◆ Extracted data
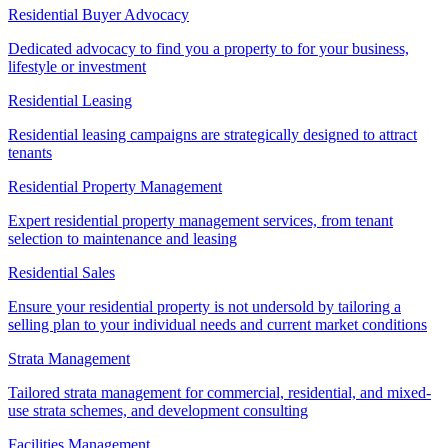
Residential Buyer Advocacy
Dedicated advocacy to find you a property to for your business,
lifestyle or investment
Residential Leasing
Residential leasing campaigns are strategically designed to attract
tenants
Residential Property Management
Expert residential property management services, from tenant
selection to maintenance and leasing
Residential Sales
Ensure your residential property is not undersold by tailoring a
selling plan to your individual needs and current market conditions
Strata Management
Tailored strata management for commercial, residential, and mixed-
use strata schemes, and development consulting
Facilities Management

◆ Directive
A verbatim copy of every entry above, with no pictures, is the expected output.

◆ Task response
Residential Buyer Advocacy
Dedicated advocacy to find you a property to for your business,
lifestyle or investment
Residential Leasing
Residential leasing campaigns are strategically designed to attract
tenants
Residential Property Management
Expert residential property management services, from tenant
selection to maintenance and leasing
Residential Sales
Ensure your residential property is not undersold by tailoring a
selling plan to your individual needs and current market conditions
Strata Management
Tailored strata management for commercial, residential, and mixed-
use strata schemes, and development consulting
Facilities Management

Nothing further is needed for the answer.